Wisdom of the Buddha:
When Buddha was teaching, it is said that people would come to him with a lot of philosophical questions: “What is birth? What is death? What is Enlightenment?” Most of the time, he would not answer these types of questions. He knew these questions were coming from that part of the mind that wanted to skip the effort of meditation.
People were asking questions, waiting for an answer that would put them at ease. They would continue to ask until they found a perfect reason not to meditate. They would ask a lot of questions and then eventually say, “Yes! Now I know why I should not meditate. Now I know why I should not worry about Self-Realization.”
Every time they would come with these questions, Buddha would guide them back to one simple Truth. He would ask them, “Do you acknowledge that there is suffering in your life? If you acknowledge that there is suffering in your life, then you need to go beyond that suffering. What I am offering is a path to go beyond suffering. The farther you travel on this path, the less suffering you will experience.”
Spiritual quest is a gradual process – the deeper you go into meditation, the less pain you will experience. There is emotional, psychological, physical, and existential pain within you that you cannot deny.
Pain and suffering are a constant part of your life. Just because you appear to be alright on the outside, doesn’t mean that you are peaceful on the inside. Most of the time, you are screaming in pain. You cannot deny the discomfort of the body, the longing of the spirit, or the struggle of being lonely in the world. As long as these pains exist, you cannot stop striving for Self-Realization.

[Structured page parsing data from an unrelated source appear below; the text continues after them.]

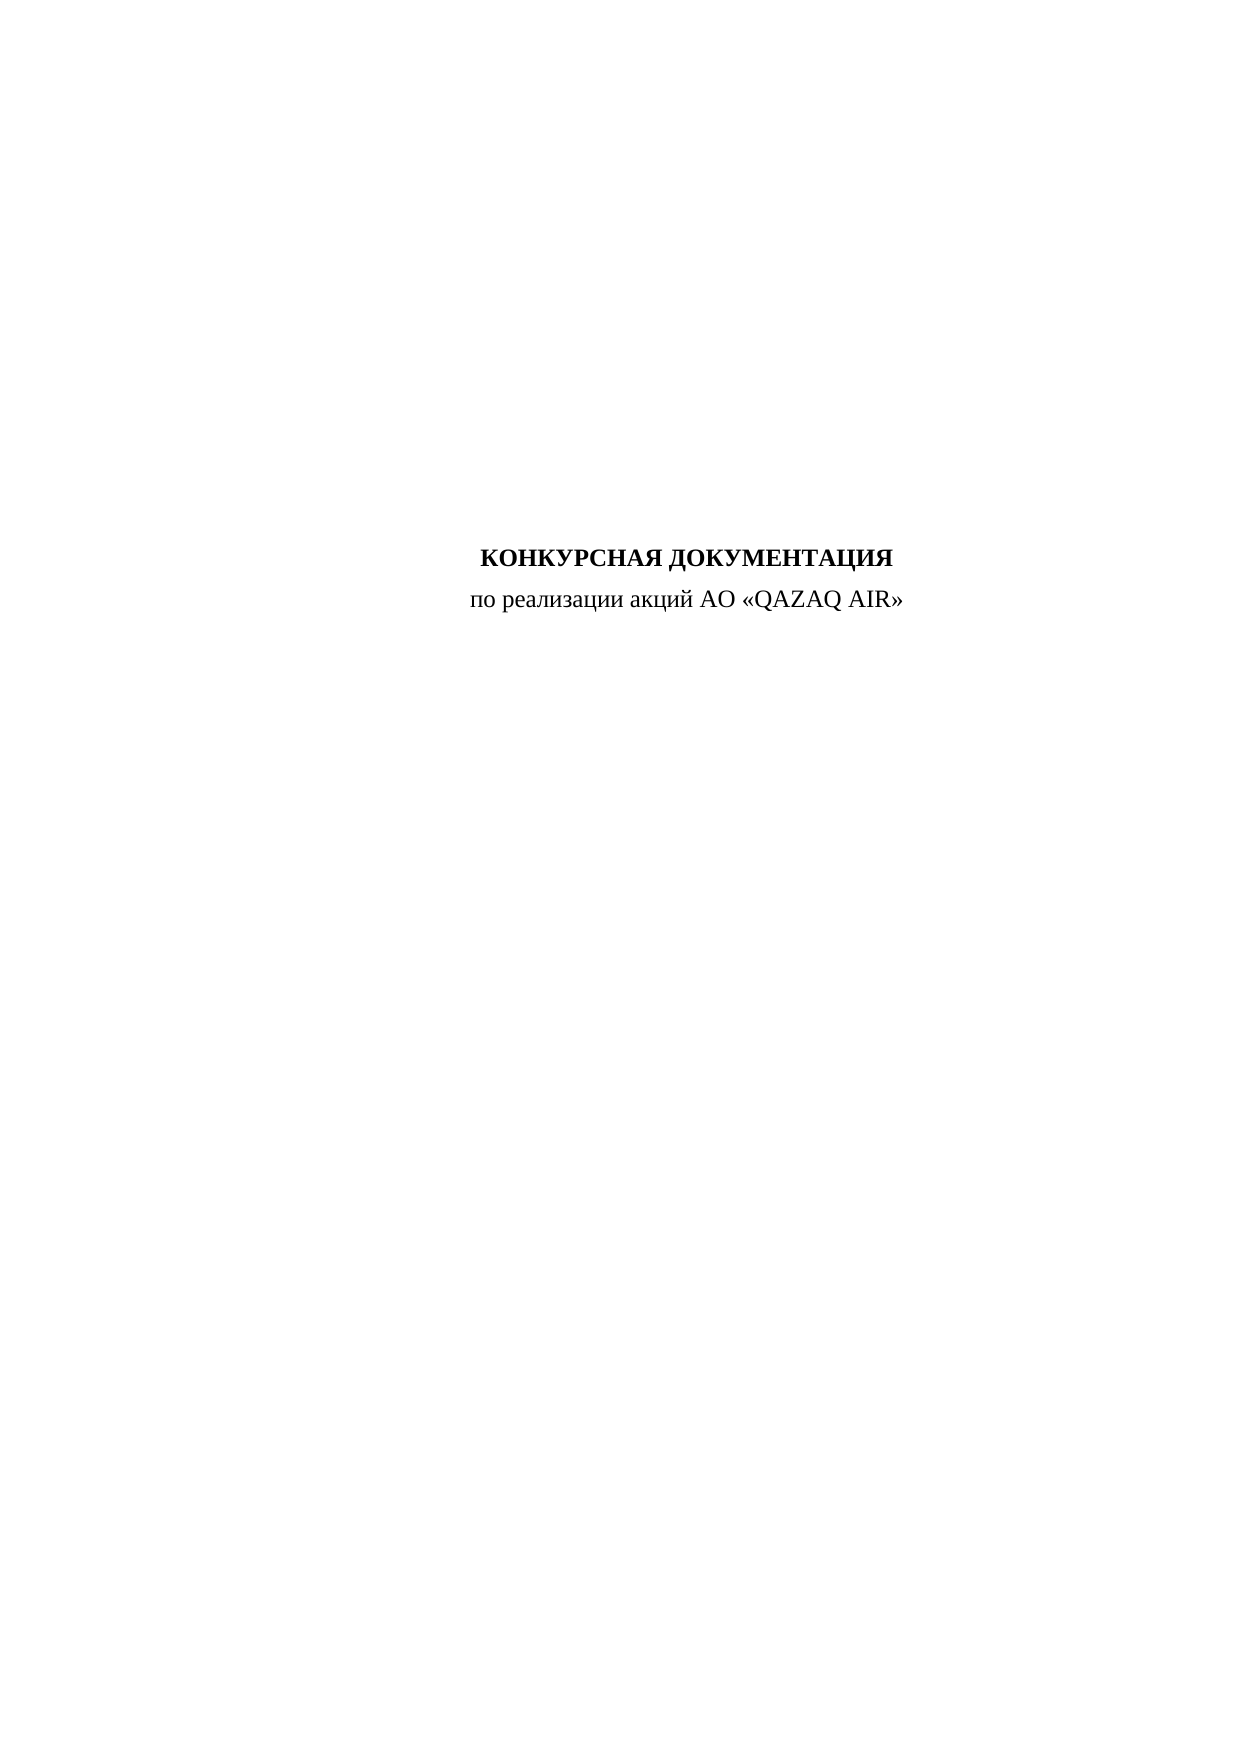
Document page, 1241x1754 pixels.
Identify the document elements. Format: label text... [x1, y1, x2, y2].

text КОНКУРСНАЯ ДОКУМЕНТАЦИЯ [162, 543, 1152, 571]
text по реализации акций АО «QAZAQ AIR» [162, 584, 1152, 613]
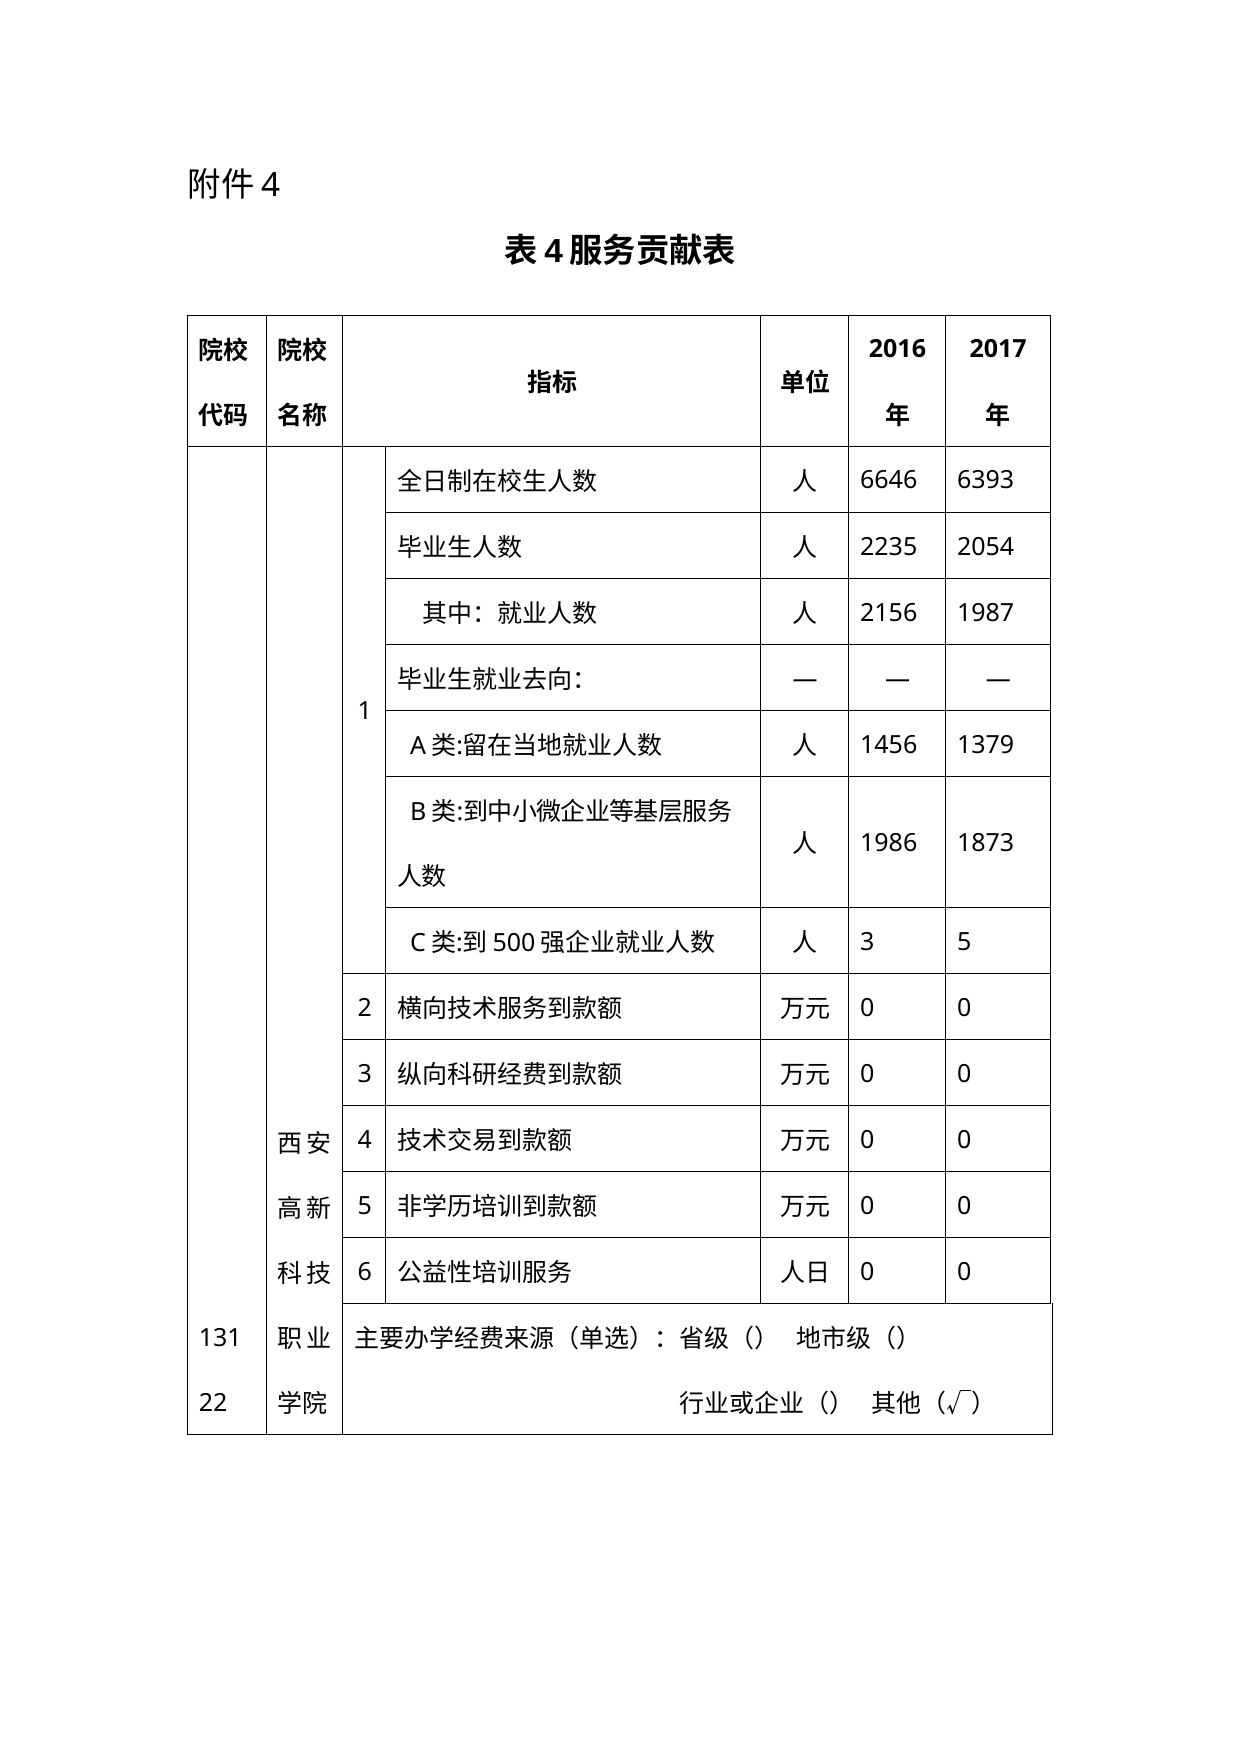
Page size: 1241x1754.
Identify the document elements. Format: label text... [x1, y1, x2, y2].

table_cell 主要办学经费来源（单选）：省级（） 地市级（） 行业或企业（） 其他（√） [343, 1303, 1052, 1434]
table_cell 万元 [761, 1040, 848, 1105]
table_cell 2156 [849, 579, 945, 644]
table_cell 4 [343, 1106, 385, 1171]
table_cell 0 [946, 1040, 1050, 1105]
table_cell — [849, 645, 945, 710]
table_header 院校名称 [267, 316, 342, 446]
table_cell 横向技术服务到款额 [386, 974, 760, 1039]
table_cell 6646 [849, 447, 945, 512]
table_cell 2235 [849, 513, 945, 578]
table_cell 1379 [946, 711, 1050, 776]
table_cell 其中：就业人数 [386, 579, 760, 644]
table_cell 人 [761, 777, 848, 907]
table_cell 0 [849, 1172, 945, 1237]
table_header 院校代码 [188, 316, 266, 446]
table_cell 公益性培训服务 [386, 1238, 760, 1303]
table_cell 1 [343, 447, 385, 973]
table_cell 万元 [761, 1106, 848, 1171]
table_cell 万元 [761, 1172, 848, 1237]
table_cell 5 [343, 1172, 385, 1237]
table_cell 3 [343, 1040, 385, 1105]
table_cell 1456 [849, 711, 945, 776]
table_cell 1873 [946, 777, 1050, 907]
table_cell 3 [849, 908, 945, 973]
table_cell 人 [761, 711, 848, 776]
table_cell 1987 [946, 579, 1050, 644]
table_cell 人 [761, 447, 848, 512]
table_cell 毕业生人数 [386, 513, 760, 578]
text 附件4 [187, 150, 1053, 215]
table_cell — [761, 645, 848, 710]
table_cell 2054 [946, 513, 1050, 578]
table_header 2016年 [849, 316, 945, 446]
table_cell 6393 [946, 447, 1050, 512]
table_cell 0 [849, 974, 945, 1039]
table_cell 13122 [188, 447, 266, 1434]
table_cell 1986 [849, 777, 945, 907]
table_cell B类:到中小微企业等基层服务人数 [386, 777, 760, 907]
table_cell 人 [761, 513, 848, 578]
table_cell 人日 [761, 1238, 848, 1303]
table_cell 0 [946, 1106, 1050, 1171]
table_cell 非学历培训到款额 [386, 1172, 760, 1237]
table_header 2017年 [946, 316, 1050, 446]
table_cell 纵向科研经费到款额 [386, 1040, 760, 1105]
table_cell 技术交易到款额 [386, 1106, 760, 1171]
table_header 指标 [343, 316, 760, 446]
table_cell 2 [343, 974, 385, 1039]
table_cell 0 [849, 1238, 945, 1303]
table_cell C类:到500强企业就业人数 [386, 908, 760, 973]
table_cell 万元 [761, 974, 848, 1039]
table_header 单位 [761, 316, 848, 446]
table_cell — [946, 645, 1050, 710]
table_cell 毕业生就业去向： [386, 645, 760, 710]
table_cell 5 [946, 908, 1050, 973]
table_cell 0 [946, 1172, 1050, 1237]
subtitle 表4服务贡献表 [187, 215, 1053, 280]
table_cell 0 [849, 1106, 945, 1171]
table_cell 6 [343, 1238, 385, 1303]
table_cell 人 [761, 579, 848, 644]
table_cell 0 [946, 1238, 1050, 1303]
table_cell 全日制在校生人数 [386, 447, 760, 512]
table_cell 0 [946, 974, 1050, 1039]
table_cell A类:留在当地就业人数 [386, 711, 760, 776]
table_cell 西安高新科技职业学院 [267, 447, 342, 1434]
table_cell 人 [761, 908, 848, 973]
table_cell 0 [849, 1040, 945, 1105]
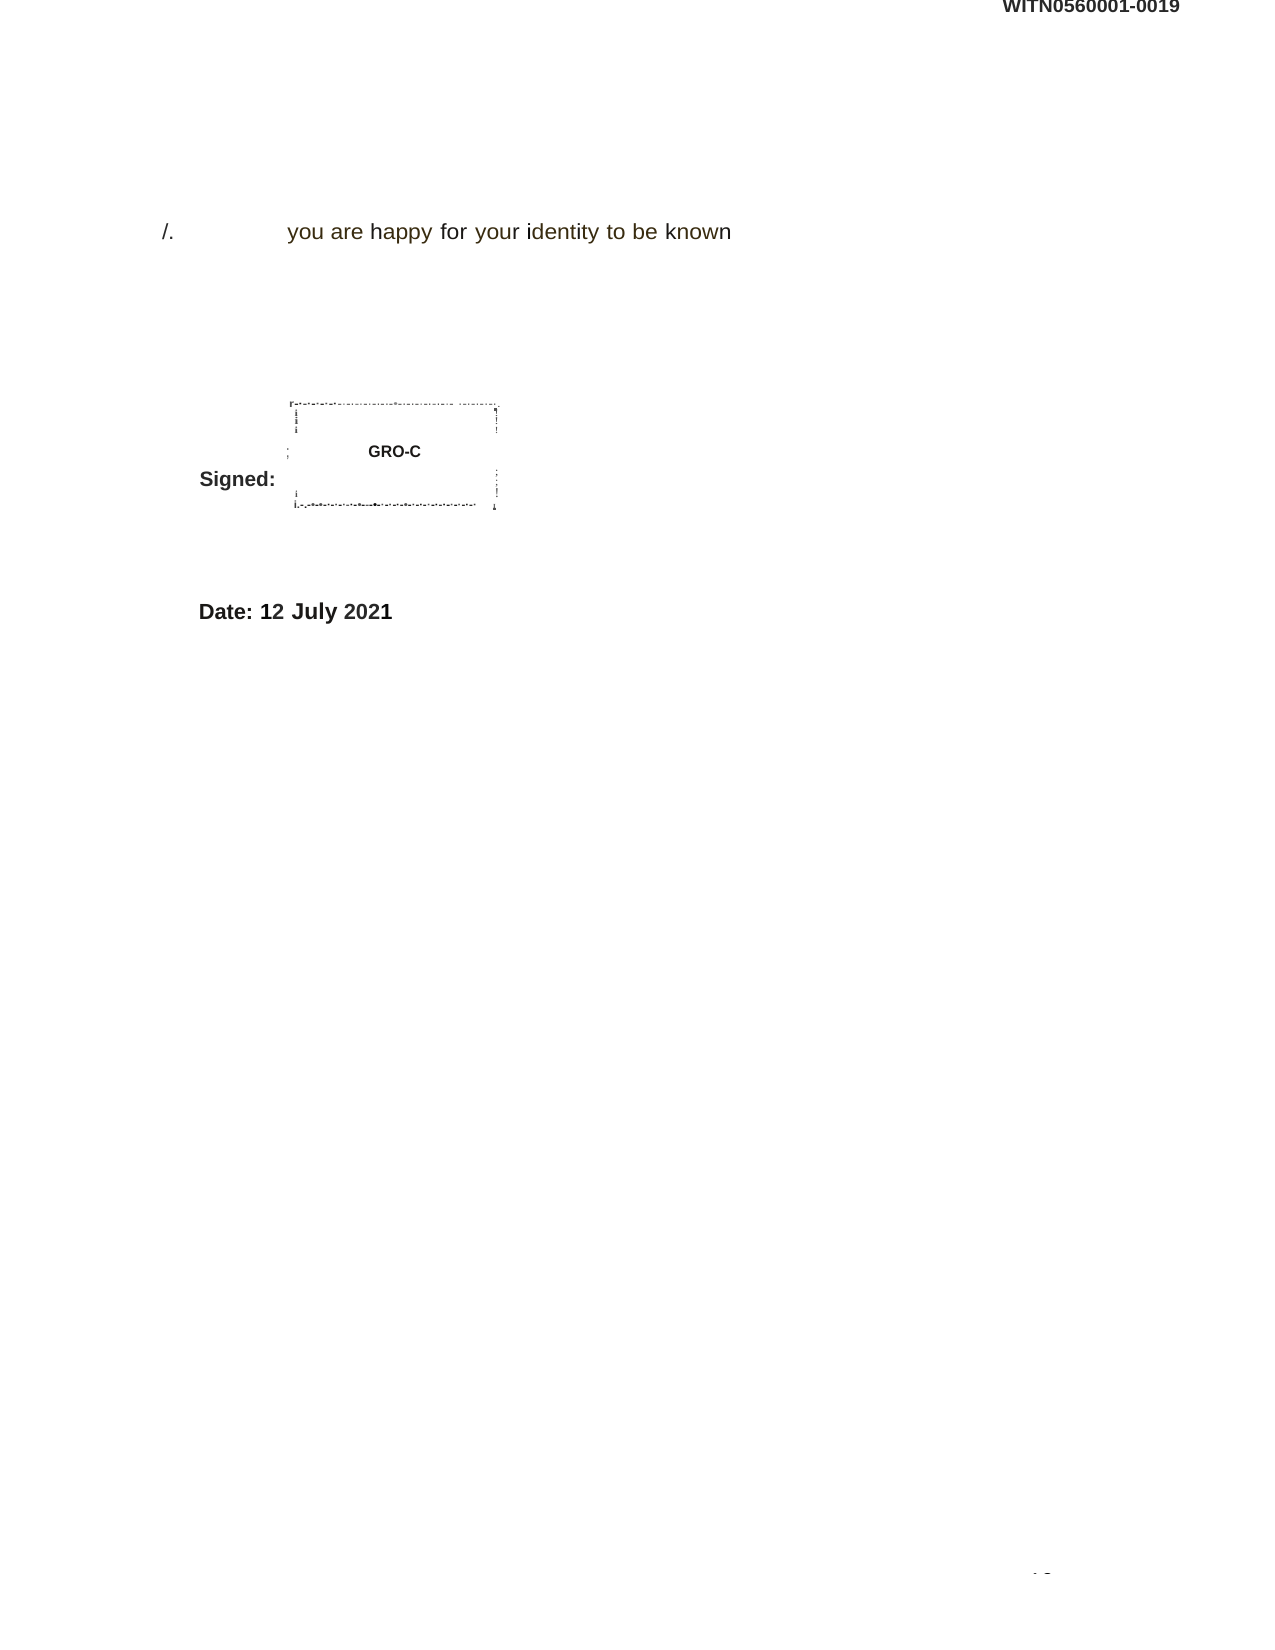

Self-Realization is not an attainment. It is a process of going beyond your accumulated conditioning to find your true inner Self. Self-Realization is not defined by what you gain; rather, it is defined by what you lose.
When people asked Buddha, “You meditated for so many years, what did you attain at the end of it all?” His answer sums up the beauty of meditation. He said, “I attained nothing in this process, but let me tell you what I lost. I lost anger, jealousy, fear, frustration, and worry. Isn’t that worth striving for?”